Saved data entries:
■ ■ ■ ■ ■

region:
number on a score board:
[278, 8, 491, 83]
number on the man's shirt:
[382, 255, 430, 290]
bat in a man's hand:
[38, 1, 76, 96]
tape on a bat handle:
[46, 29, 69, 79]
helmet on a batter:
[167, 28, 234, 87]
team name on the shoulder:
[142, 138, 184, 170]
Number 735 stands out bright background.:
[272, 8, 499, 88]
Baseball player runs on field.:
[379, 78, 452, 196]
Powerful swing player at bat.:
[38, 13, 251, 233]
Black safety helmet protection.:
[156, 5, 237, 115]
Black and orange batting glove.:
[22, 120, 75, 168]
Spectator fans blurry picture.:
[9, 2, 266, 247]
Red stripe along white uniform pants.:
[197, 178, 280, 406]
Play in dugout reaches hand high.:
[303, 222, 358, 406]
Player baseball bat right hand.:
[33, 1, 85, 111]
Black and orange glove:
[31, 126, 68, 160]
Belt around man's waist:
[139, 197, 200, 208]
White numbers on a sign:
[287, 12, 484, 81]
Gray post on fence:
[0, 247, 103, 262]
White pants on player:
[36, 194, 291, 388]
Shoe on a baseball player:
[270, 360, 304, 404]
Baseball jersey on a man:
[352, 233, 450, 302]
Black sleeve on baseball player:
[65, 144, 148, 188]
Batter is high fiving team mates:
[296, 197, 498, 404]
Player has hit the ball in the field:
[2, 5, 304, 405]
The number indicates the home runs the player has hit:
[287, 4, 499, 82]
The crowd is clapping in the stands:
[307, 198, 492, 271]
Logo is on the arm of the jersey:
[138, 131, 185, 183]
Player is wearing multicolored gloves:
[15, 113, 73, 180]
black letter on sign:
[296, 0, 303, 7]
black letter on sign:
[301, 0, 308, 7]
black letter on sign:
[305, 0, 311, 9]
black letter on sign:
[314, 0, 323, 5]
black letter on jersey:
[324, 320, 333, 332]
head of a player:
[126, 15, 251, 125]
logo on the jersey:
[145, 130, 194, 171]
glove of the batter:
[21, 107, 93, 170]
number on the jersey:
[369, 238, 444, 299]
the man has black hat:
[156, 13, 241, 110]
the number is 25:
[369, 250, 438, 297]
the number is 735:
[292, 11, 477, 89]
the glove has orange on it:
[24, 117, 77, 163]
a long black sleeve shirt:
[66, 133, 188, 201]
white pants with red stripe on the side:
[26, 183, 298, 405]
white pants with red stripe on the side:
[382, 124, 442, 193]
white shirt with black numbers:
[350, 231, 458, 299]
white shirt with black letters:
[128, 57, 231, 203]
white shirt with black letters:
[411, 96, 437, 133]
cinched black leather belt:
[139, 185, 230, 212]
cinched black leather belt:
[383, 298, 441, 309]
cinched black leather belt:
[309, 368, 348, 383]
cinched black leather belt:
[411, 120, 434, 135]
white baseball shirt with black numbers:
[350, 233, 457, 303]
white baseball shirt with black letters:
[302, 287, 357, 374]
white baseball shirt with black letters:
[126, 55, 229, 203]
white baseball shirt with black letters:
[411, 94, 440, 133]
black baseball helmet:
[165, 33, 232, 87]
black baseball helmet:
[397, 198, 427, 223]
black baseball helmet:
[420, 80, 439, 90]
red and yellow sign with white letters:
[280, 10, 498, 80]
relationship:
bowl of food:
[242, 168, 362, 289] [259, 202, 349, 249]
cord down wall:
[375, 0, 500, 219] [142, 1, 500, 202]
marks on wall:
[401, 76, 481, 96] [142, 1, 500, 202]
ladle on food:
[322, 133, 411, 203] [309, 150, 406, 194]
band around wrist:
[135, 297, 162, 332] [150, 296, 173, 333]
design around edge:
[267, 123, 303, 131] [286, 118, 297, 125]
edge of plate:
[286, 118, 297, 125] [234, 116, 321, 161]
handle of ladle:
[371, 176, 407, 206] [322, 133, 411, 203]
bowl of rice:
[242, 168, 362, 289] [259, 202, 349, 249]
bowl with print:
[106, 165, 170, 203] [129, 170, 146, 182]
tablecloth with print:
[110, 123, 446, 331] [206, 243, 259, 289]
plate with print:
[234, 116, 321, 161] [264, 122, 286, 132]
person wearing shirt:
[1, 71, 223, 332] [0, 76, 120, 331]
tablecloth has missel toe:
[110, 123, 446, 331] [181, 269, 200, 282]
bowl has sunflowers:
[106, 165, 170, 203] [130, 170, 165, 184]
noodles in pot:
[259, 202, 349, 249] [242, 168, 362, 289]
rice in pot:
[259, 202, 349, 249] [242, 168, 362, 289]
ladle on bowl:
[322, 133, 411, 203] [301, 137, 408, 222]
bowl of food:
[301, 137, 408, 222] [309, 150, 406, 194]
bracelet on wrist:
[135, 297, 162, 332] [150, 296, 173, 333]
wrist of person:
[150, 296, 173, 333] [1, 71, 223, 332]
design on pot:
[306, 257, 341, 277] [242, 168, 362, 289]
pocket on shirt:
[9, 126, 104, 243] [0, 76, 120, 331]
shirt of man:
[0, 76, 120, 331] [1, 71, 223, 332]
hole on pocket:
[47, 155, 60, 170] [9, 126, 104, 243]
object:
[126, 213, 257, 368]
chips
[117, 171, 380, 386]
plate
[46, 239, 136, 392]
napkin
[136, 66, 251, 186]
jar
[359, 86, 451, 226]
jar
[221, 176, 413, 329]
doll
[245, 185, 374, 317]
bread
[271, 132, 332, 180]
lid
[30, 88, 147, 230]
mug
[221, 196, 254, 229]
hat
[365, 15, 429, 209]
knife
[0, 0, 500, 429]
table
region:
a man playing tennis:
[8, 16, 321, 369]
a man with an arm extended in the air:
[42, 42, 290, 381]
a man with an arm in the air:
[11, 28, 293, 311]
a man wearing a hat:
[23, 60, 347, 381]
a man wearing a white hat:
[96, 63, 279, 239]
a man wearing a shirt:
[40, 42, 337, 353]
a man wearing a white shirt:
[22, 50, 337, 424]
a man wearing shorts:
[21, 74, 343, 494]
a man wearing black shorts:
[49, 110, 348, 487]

■ ■ ■ ■ ■

Turn the material above into a JSON list of strings with one string per line, leaving out any blank lines.

-- ANSWER SECTION --
[
  "region:",
  "number on a score board:",
  "[278, 8, 491, 83]",
  "number on the man's shirt:",
  "[382, 255, 430, 290]",
  "bat in a man's hand:",
  "[38, 1, 76, 96]",
  "tape on a bat handle:",
  "[46, 29, 69, 79]",
  "helmet on a batter:",
  "[167, 28, 234, 87]",
  "team name on the shoulder:",
  "[142, 138, 184, 170]",
  "Number 735 stands out bright background.:",
  "[272, 8, 499, 88]",
  "Baseball player runs on field.:",
  "[379, 78, 452, 196]",
  "Powerful swing player at bat.:",
  "[38, 13, 251, 233]",
  "Black safety helmet protection.:",
  "[156, 5, 237, 115]",
  "Black and orange batting glove.:",
  "[22, 120, 75, 168]",
  "Spectator fans blurry picture.:",
  "[9, 2, 266, 247]",
  "Red stripe along white uniform pants.:",
  "[197, 178, 280, 406]",
  "Play in dugout reaches hand high.:",
  "[303, 222, 358, 406]",
  "Player baseball bat right hand.:",
  "[33, 1, 85, 111]",
  "Black and orange glove:",
  "[31, 126, 68, 160]",
  "Belt around man's waist:",
  "[139, 197, 200, 208]",
  "White numbers on a sign:",
  "[287, 12, 484, 81]",
  "Gray post on fence:",
  "[0, 247, 103, 262]",
  "White pants on player:",
  "[36, 194, 291, 388]",
  "Shoe on a baseball player:",
  "[270, 360, 304, 404]",
  "Baseball jersey on a man:",
  "[352, 233, 450, 302]",
  "Black sleeve on baseball player:",
  "[65, 144, 148, 188]",
  "Batter is high fiving team mates:",
  "[296, 197, 498, 404]",
  "Player has hit the ball in the field:",
  "[2, 5, 304, 405]",
  "The number indicates the home runs the player has hit:",
  "[287, 4, 499, 82]",
  "The crowd is clapping in the stands:",
  "[307, 198, 492, 271]",
  "Logo is on the arm of the jersey:",
  "[138, 131, 185, 183]",
  "Player is wearing multicolored gloves:",
  "[15, 113, 73, 180]",
  "black letter on sign:",
  "[296, 0, 303, 7]",
  "black letter on sign:",
  "[301, 0, 308, 7]",
  "black letter on sign:",
  "[305, 0, 311, 9]",
  "black letter on sign:",
  "[314, 0, 323, 5]",
  "black letter on jersey:",
  "[324, 320, 333, 332]",
  "head of a player:",
  "[126, 15, 251, 125]",
  "logo on the jersey:",
  "[145, 130, 194, 171]",
  "glove of the batter:",
  "[21, 107, 93, 170]",
  "number on the jersey:",
  "[369, 238, 444, 299]",
  "the man has black hat:",
  "[156, 13, 241, 110]",
  "the number is 25:",
  "[369, 250, 438, 297]",
  "the number is 735:",
  "[292, 11, 477, 89]",
  "the glove has orange on it:",
  "[24, 117, 77, 163]",
  "a long black sleeve shirt:",
  "[66, 133, 188, 201]",
  "white pants with red stripe on the side:",
  "[26, 183, 298, 405]",
  "white pants with red stripe on the side:",
  "[382, 124, 442, 193]",
  "white shirt with black numbers:",
  "[350, 231, 458, 299]",
  "white shirt with black letters:",
  "[128, 57, 231, 203]",
  "white shirt with black letters:",
  "[411, 96, 437, 133]",
  "cinched black leather belt:",
  "[139, 185, 230, 212]",
  "cinched black leather belt:",
  "[383, 298, 441, 309]",
  "cinched black leather belt:",
  "[309, 368, 348, 383]",
  "cinched black leather belt:",
  "[411, 120, 434, 135]",
  "white baseball shirt with black numbers:",
  "[350, 233, 457, 303]",
  "white baseball shirt with black letters:",
  "[302, 287, 357, 374]",
  "white baseball shirt with black letters:",
  "[126, 55, 229, 203]",
  "white baseball shirt with black letters:",
  "[411, 94, 440, 133]",
  "black baseball helmet:",
  "[165, 33, 232, 87]",
  "black baseball helmet:",
  "[397, 198, 427, 223]",
  "black baseball helmet:",
  "[420, 80, 439, 90]",
  "red and yellow sign with white letters:",
  "[280, 10, 498, 80]",
  "relationship:",
  "bowl of food:",
  "[242, 168, 362, 289] [259, 202, 349, 249]",
  "cord down wall:",
  "[375, 0, 500, 219] [142, 1, 500, 202]",
  "marks on wall:",
  "[401, 76, 481, 96] [142, 1, 500, 202]",
  "ladle on food:",
  "[322, 133, 411, 203] [309, 150, 406, 194]",
  "band around wrist:",
  "[135, 297, 162, 332] [150, 296, 173, 333]",
  "design around edge:",
  "[267, 123, 303, 131] [286, 118, 297, 125]",
  "edge of plate:",
  "[286, 118, 297, 125] [234, 116, 321, 161]",
  "handle of ladle:",
  "[371, 176, 407, 206] [322, 133, 411, 203]",
  "bowl of rice:",
  "[242, 168, 362, 289] [259, 202, 349, 249]",
  "bowl with print:",
  "[106, 165, 170, 203] [129, 170, 146, 182]",
  "tablecloth with print:",
  "[110, 123, 446, 331] [206, 243, 259, 289]",
  "plate with print:",
  "[234, 116, 321, 161] [264, 122, 286, 132]",
  "person wearing shirt:",
  "[1, 71, 223, 332] [0, 76, 120, 331]",
  "tablecloth has missel toe:",
  "[110, 123, 446, 331] [181, 269, 200, 282]",
  "bowl has sunflowers:",
  "[106, 165, 170, 203] [130, 170, 165, 184]",
  "noodles in pot:",
  "[259, 202, 349, 249] [242, 168, 362, 289]",
  "rice in pot:",
  "[259, 202, 349, 249] [242, 168, 362, 289]",
  "ladle on bowl:",
  "[322, 133, 411, 203] [301, 137, 408, 222]",
  "bowl of food:",
  "[301, 137, 408, 222] [309, 150, 406, 194]",
  "bracelet on wrist:",
  "[135, 297, 162, 332] [150, 296, 173, 333]",
  "wrist of person:",
  "[150, 296, 173, 333] [1, 71, 223, 332]",
  "design on pot:",
  "[306, 257, 341, 277] [242, 168, 362, 289]",
  "pocket on shirt:",
  "[9, 126, 104, 243] [0, 76, 120, 331]",
  "shirt of man:",
  "[0, 76, 120, 331] [1, 71, 223, 332]",
  "hole on pocket:",
  "[47, 155, 60, 170] [9, 126, 104, 243]",
  "object:",
  "[126, 213, 257, 368]",
  "chips",
  "[117, 171, 380, 386]",
  "plate",
  "[46, 239, 136, 392]",
  "napkin",
  "[136, 66, 251, 186]",
  "jar",
  "[359, 86, 451, 226]",
  "jar",
  "[221, 176, 413, 329]",
  "doll",
  "[245, 185, 374, 317]",
  "bread",
  "[271, 132, 332, 180]",
  "lid",
  "[30, 88, 147, 230]",
  "mug",
  "[221, 196, 254, 229]",
  "hat",
  "[365, 15, 429, 209]",
  "knife",
  "[0, 0, 500, 429]",
  "table",
  "region:",
  "a man playing tennis:",
  "[8, 16, 321, 369]",
  "a man with an arm extended in the air:",
  "[42, 42, 290, 381]",
  "a man with an arm in the air:",
  "[11, 28, 293, 311]",
  "a man wearing a hat:",
  "[23, 60, 347, 381]",
  "a man wearing a white hat:",
  "[96, 63, 279, 239]",
  "a man wearing a shirt:",
  "[40, 42, 337, 353]",
  "a man wearing a white shirt:",
  "[22, 50, 337, 424]",
  "a man wearing shorts:",
  "[21, 74, 343, 494]",
  "a man wearing black shorts:",
  "[49, 110, 348, 487]"
]